What next for Martins Bank Building project?

Originally due for completion in 2024, work on the transformation of Grade II-listed Martins Bank Building in Liverpool is yet to properly start and a joint venture partner has walked away – so what happens next? Tony McDonough reports

Martins Bank Building
Martins Bank Building in Water Street in Liverpool. Picture by Tony McDonough


Uncertainty now surrounds the timetable of the huge project to transform the Grade II-listed Martins Bank Building in Liverpool into a hub for small businesses.

Originally due for completion in late 2024, apart from some preliminary work, the project proper has yet to start, with one of the original joint venture partners, Kinrise, now out of the picture.

Located in Water Street, Martins Bank has been empty since 2009. How long before it is brought back to life?

In 2021 the building was acquired by Karrev, a London-based property investor with a French connection, with developer Kinrise as its junior partner on the project. 

Shortly afterwards an ambitious plan was revealed to revive the 210,000 sq ft building and its elegant ground floor banking hall that was last occupied by Barclays Bank.

Martins Bank played a vital strategic role during World War II when its vaults were used to store the bulk of England’s gold reserves, 280 tonnes, as part of Operation Fish.

Although the junior of the joint venture partners, Kinrise became the front for the venture and embarked on an extensive PR campaign to promote the scheme.

Originally due for completion in 2024, the developer revealed the site would be home to community-focused spaces, hospitality outlets and 95,000 sq ft of office space, offering floorplates of up to 17,500 sq ft.

Kinrise also said it was seeking a high-profile restaurant partner to occupy the banking hall. It even released a video showing a performer roller-skating through its corridors to showcase the building which was designed by famous architect Herbert J Rowse.

However, last week it was revealed that Kinrise is no longer involved in the project and holds no stake in the building.

Speaking to LBN in the last few days, Kinrise co-founder Sam Lawson Johnston, said: “We are no longer involved in the scheme. Karrev is the majority joint venture partner on the project and we haven’t been involved for a little bit.
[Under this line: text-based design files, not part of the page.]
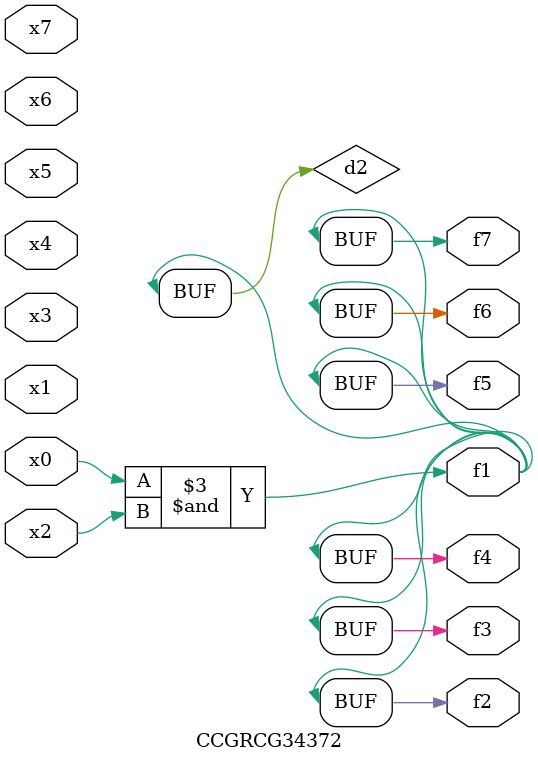
<source format=v>
module CCGRCG34372(
	input x0, x1, x2, x3, x4, x5, x6, x7,
	output f1, f2, f3, f4, f5, f6, f7
);

	wire d1, d2;

	nor (d1, x3, x6);
	and (d2, x0, x2);
	assign f1 = d2;
	assign f2 = d2;
	assign f3 = d2;
	assign f4 = d2;
	assign f5 = d2;
	assign f6 = d2;
	assign f7 = d2;
endmodule

</source>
“We got it through design and planning and Karrev is taking it forward as a scheme. We love the scheme and we think it will be great and we are sure that Karrev will make a great success of it. They are taking it forward and we are focusing on other things.”


Martins Bank Building
Martins Bank Building  has been empty since 2009. Picture by Tony McDonough
How Martins Bank Bank Building is meant to look after its refurbishment


Media outlet Place North West reported that Karrev was shortly to put out a tender to find a contractor to take on the work. However, Karrev itself has yet to comment. The company apparently has no website nor listed telephone number.

On the Martins Bank website the contact for the business is listed as Cecile Champy. According to her Linked in profile Ms Champy is the founder of investment management venture ValinvestRE. It exclusively advises Karrev, which is a €150m property fund.

She was listed on Companies House as a director of Karrev (Martins) Limited, a vehicle set up to deliver the Martins Bank scheme. However, she resigned on February 6.

Other directors include Julien Buronfosse, based in Lyon in France, according to Linked In, and Marie de Kermabon, who also according to Linked In, is based in Reims in France.

In the last few days LBN has emailed Ms Champy twice asking for comment on the progress on Martins Bank but we have not yet received a reply.